:: Exercise aim ::
Your task is to repeat the records exactly from the line containing "Весь ассортимент" onward, through the final line.

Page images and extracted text

--------------------------------------------------

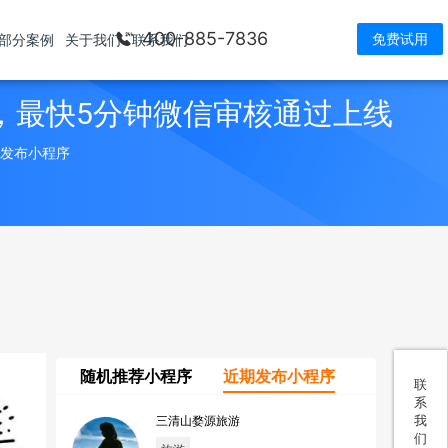
400-885-7836
免费试用
部分案例
关于我们
联系我们
，最快5分钟微信审核通过上线
> 发布小程序
随机推荐小程序
近期发布小程序
联
系
我
三清山婺源旅游
们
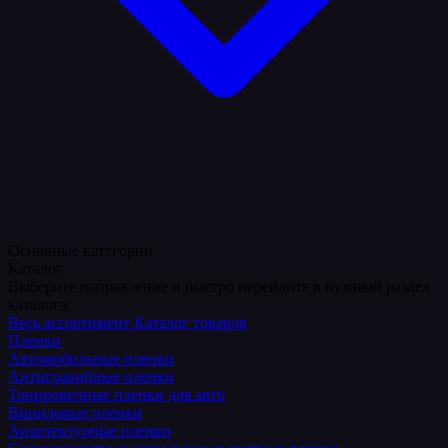
Основные категории
Каталог
Выберите направление и быстро перейдите в нужный раздел
каталога.
Весь ассортимент
Каталог товаров
Пленки
Автомобильные пленки
Антигравийные пленки
Тонировочные пленки для авто
Виниловые пленки
Архитектурные пленки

--------------------------------------------------

:: Written answer ::
Весь ассортимент
Каталог товаров
Пленки
Автомобильные пленки
Антигравийные пленки
Тонировочные пленки для авто
Виниловые пленки
Архитектурные пленки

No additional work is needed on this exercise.